Hep birlikte yaşadığımız Türkiye Cumhuriyeti’nde yaşanan olumsuzluklar yetmezmiş gibi bir de yönetenlere baktığımızda mutsuzluğumuzun daha da arttığını görmemek mümkün değildir. Kahroluyor insan.
Özellikle adına Cumhur ittifakı denen oluşumun liderlerinin söylemlerinin çok acı verici olduğunu görüyoruz. Liderlerinin sütunlara dahi yazılamayacak kötü söylemlerini örnek alan bazı AKP’li vekil ve belediye başkan adayları ise zıvanadan çıkarak ipe-sapa gelmez sözler ederek toplumu kahrediyor, iyice ayrıştırıyor.
Zeka fakiri bir AKP’linin Sivas’ta söylediği “AKP’ye oy verenler cennetin anahtarına kavuşur” söyleminden sonra ikinci acı ve içi boş söylem İzmir’den gelmişti. Sivri zekalının bir tanesi “AKP’ye oy vermeyen kafirdir” diyerek boş biri olduğunu kendisi belgelemişti. Dini siyasetin göbeğine yerleştirmekte sakınca görmemişti.
Çirkin vr toplumu geren söylemlere bir yenisinin Bursa’dan geldiğine şahit olduk.
AKP’nin Bursa büyükşehir Belediye Başkan adayı Alinur Aktaş bir toplantıda yaptığı konuşmada Türkan Saylan, Uğur Mumcu, Bahriye Üçok gibi ebediyete intikal etmiş değerli insanlara hakaret etmekte en küçük bir tereddüt dahi göstermedi.
Bu tür çirkin ve yakışıksız davranışlarla kim neyi ispatlamaya çalışıyor o da belli değil. Temelde bugün için yaşananlar şımarıklığın ve sorumsuzluğun ürünüdür. Devletin tüm kurumlarının büyük yara aldığı bir süreçte özellikle bazı AKP mensuplarının söylemleri ve kendilerinden olmayanlara aşağılayıcı söyler söylemeleri toplumun ayrışmasına fazlasıyla yetiyor.
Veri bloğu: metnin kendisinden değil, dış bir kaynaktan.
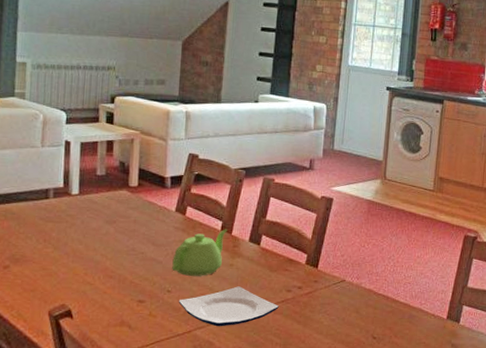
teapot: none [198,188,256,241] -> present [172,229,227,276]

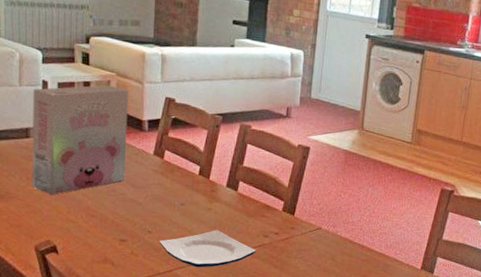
cereal box: none [49,143,152,256] -> present [32,85,128,195]
teapot: present [172,229,227,276] -> none [152,173,205,219]

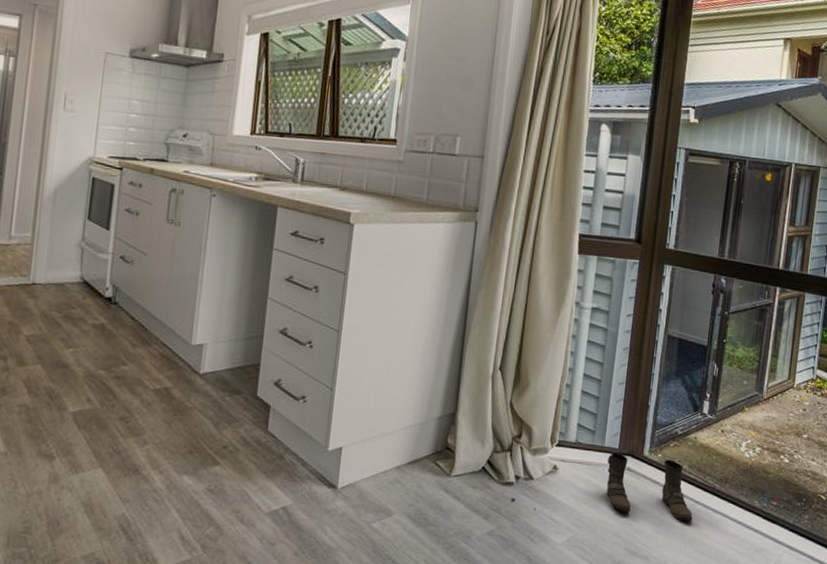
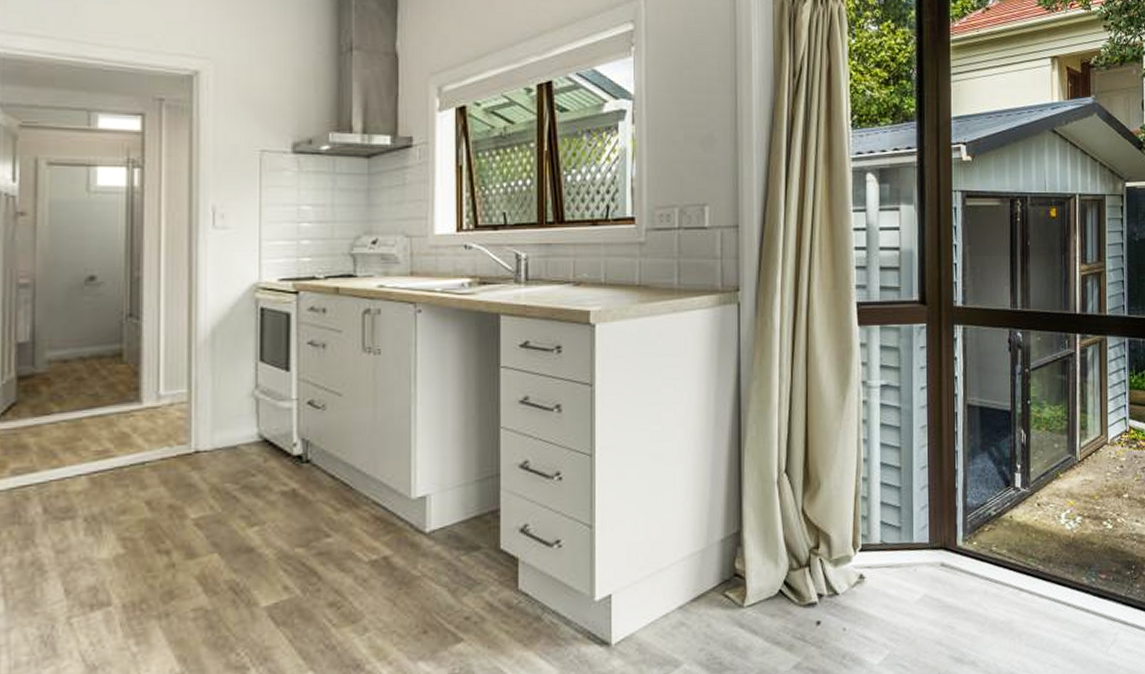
boots: present [606,452,693,520] -> none [919,545,1019,615]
Öyle ki adamlar 31 Mart’ta yerel seçim yapacağımızın dahi farkında değiller. Adamlar 31 Mart tarihini dünyanın sonu olarak görüyorlar ve “ya kazanacağız ya da kazanacağız” diyebiliyorlar. Cumhur ittifakı yerel seçimlerden mağlup ayrılırsa ülkede beka sorunu yaşanırmış. Böyle bir mantığı savunanlara ne demeli bilmiyorum.
Oturduğu makam, taşıdığı etiket her ne olursa olsun herkesin sorumluluk taşıması gerekir. Herkesin ağzından çıkacak söze çok dikkat etmesi gerekir. Ülkenin birliğini, bütünlüğünü ve kardeşliğini tehlikeye atmaya kimsenin hakkı yoktur.
Yaşadığımız dünya Sultan Süleyman’a dahi kalmadı. Kimseye kalmayacağının da bilinmesi gerekir. Bu devran böyle gitmeyecektir. Ölülere saygısı olmayanların dirilere faydası nasıl olacak?